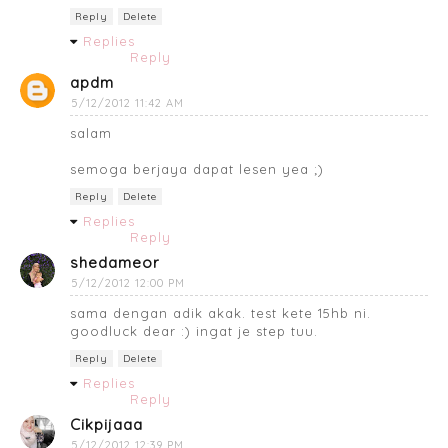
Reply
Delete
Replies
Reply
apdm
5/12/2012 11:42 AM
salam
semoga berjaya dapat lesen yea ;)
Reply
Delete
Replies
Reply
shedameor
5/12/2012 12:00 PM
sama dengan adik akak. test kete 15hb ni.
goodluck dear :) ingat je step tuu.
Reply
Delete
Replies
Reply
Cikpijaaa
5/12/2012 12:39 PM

########################################

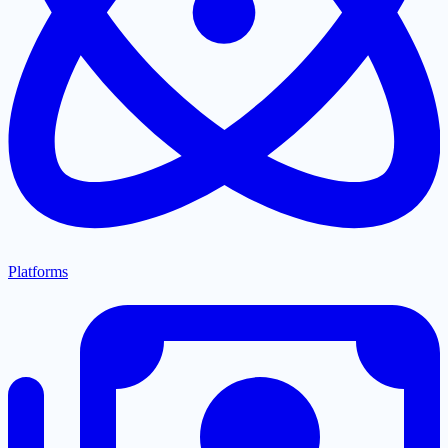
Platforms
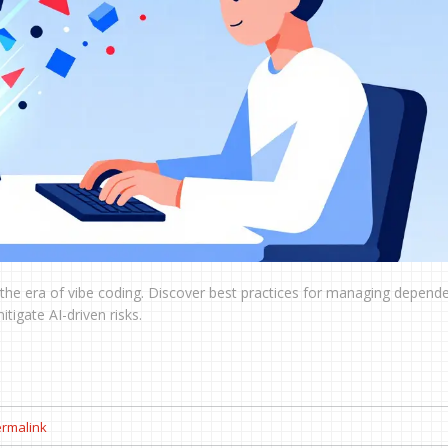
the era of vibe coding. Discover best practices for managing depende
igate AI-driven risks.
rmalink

########################################

How to complete this task >> What are the lines, exactly as written above, from the line with "goodluck dear :) ingat je step tuu." to the line with "5/12/2012 12:39 PM", both included? Output only those.

Task result >>
goodluck dear :) ingat je step tuu.
Reply
Delete
Replies
Reply
Cikpijaaa
5/12/2012 12:39 PM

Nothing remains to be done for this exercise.